#### Extract provided

This website presents a corpus analysis of rock harmony. We analyzed 200 songs from Rolling Stone magazine's list of the 500 Greatest Songs of All Time. Each of us (TdC and DT) analyzed all 200 songs. The songs are analyzed in Roman numeral notation, showing the relationship of each chord to the current key. We used a recursive notation that allows a repeated pattern or section to be encoded as a single symbol. We wrote a program that expands such a "reduced" analysis into a list of chords, and we created tools for extracting aggregate statistics from such data.
Our aim in doing this was to gather statistics about patterns in rock harmony, such as the frequency of different chords and chord progressions. The results are reported in our article, "A Corpus Analysis of Rock Harmony" (Popular Music 30 [2011], 47-70) [PDF]. (The results in that article only reflect a 99-song subset of the 200-song set presented here.)
At this website, you can access
Our complete analyses (both TdC's and DT's)
Programs (for expanding an analysis into a chord list, comparing two chord lists, and extracting aggregate statistics from a chord list)
Documentation (for all of the above)
We analyzed 200 songs from the RS 500 list. This set was selected in a slightly complex way. First, we took the top 20 songs on the RS 500 list from each decade, the 1950s through the 1990s. (We did it this way to give a bit more chronological balance to the set, since the original list is somewhat skewed towards earlier decades.) One of these songs (Public Enemy's "Bring the Noise") was judged not to contain any triadic harmony, so we excluded it, leaving 99 songs. (This 99-song set is the set that we analyzed for the Popular Music article.) Then we added the highest-ranked 101 songs on the RS 500 list that were not in this 99-song set, thus creating a set of 200 songs.

########
#### Stored rows

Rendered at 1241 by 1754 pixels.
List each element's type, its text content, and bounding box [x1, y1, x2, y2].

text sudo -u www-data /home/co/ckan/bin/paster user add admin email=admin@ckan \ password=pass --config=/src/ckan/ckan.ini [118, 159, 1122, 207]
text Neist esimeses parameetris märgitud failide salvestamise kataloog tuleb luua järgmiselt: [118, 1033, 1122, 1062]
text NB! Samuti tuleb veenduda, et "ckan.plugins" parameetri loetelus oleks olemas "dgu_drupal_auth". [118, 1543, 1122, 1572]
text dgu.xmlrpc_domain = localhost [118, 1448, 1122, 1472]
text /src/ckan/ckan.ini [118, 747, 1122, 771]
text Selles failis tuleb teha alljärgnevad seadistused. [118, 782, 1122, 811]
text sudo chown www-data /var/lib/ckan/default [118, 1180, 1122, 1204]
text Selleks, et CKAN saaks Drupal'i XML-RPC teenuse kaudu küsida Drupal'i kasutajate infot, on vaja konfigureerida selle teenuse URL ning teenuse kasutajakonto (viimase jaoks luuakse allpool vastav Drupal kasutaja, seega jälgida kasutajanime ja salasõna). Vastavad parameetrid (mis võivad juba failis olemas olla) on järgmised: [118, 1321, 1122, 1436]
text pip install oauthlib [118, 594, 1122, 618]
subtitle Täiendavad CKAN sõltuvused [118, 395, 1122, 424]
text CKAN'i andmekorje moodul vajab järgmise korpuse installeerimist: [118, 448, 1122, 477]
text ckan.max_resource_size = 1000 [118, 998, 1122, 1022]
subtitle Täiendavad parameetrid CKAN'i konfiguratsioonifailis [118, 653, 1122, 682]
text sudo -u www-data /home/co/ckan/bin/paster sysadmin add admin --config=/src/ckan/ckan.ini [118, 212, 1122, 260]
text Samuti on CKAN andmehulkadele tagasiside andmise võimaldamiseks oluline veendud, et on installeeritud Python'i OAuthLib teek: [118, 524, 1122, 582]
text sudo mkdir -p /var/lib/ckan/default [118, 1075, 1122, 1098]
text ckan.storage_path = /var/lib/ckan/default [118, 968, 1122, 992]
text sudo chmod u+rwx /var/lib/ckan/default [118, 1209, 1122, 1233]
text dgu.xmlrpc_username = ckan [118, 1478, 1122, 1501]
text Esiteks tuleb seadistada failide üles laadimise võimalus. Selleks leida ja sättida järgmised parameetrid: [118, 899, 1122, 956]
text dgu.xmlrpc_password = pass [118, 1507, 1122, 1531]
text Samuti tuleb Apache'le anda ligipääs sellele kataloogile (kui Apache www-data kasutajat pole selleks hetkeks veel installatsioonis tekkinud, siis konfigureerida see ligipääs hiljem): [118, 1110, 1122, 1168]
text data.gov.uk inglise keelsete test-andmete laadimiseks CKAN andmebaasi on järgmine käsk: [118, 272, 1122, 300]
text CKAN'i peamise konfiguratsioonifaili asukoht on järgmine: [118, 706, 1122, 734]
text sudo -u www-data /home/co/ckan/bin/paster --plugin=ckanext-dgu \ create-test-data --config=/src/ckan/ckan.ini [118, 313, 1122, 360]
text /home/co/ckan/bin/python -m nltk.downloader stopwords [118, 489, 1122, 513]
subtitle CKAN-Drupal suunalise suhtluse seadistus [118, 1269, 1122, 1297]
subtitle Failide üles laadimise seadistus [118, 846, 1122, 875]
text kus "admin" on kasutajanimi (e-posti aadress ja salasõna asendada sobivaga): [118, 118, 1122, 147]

########

#### [Problem]
Write the next part of the rock harmony corpus description, picking up right after its final sentence.

#### [Answer]
Here is a list of the 200 songs we analyzed. The list is formatted: Artist, title, then the abbreviated title we used in filenames. An asterisk at the end indicates that the song was part of the 99-song set analyzed in the Popular Music article.
Each of us (DT and TdC) analyzed all 200 songs on the list. We did the analyses on our own, by ear, without consulting each other or any printed sources (e.g. lead sheets). When we were done, we compared our analyses. Any differences in meter or barlines were resolved (in this respect, the two sets of analyses are identical). Other differences were mostly not resolved. When a difference was clearly due to an error on one of our parts, we corrected it; but differences that reflected a real difference of opinion about the harmony (or key or form) were left standing. For more detail on our analytical process, see the Popular Music article.
With regard to chromatic root (the root of each chord in relation to the key), our analyses are in agreement 92.4% of the time. (This was calculated using the compare.pl script, available below.)
TdC's analyses of the 200 songs
(A tarred file of all 200 analyses)
DT's analyses of the 200 songs
(A tarred file of all 200 analyses)
Below are some programs we used for extracting aggregate data from our analyses. These programs are all described in the documentation below. Click on a link to see the code, or right-click (control-click) to download.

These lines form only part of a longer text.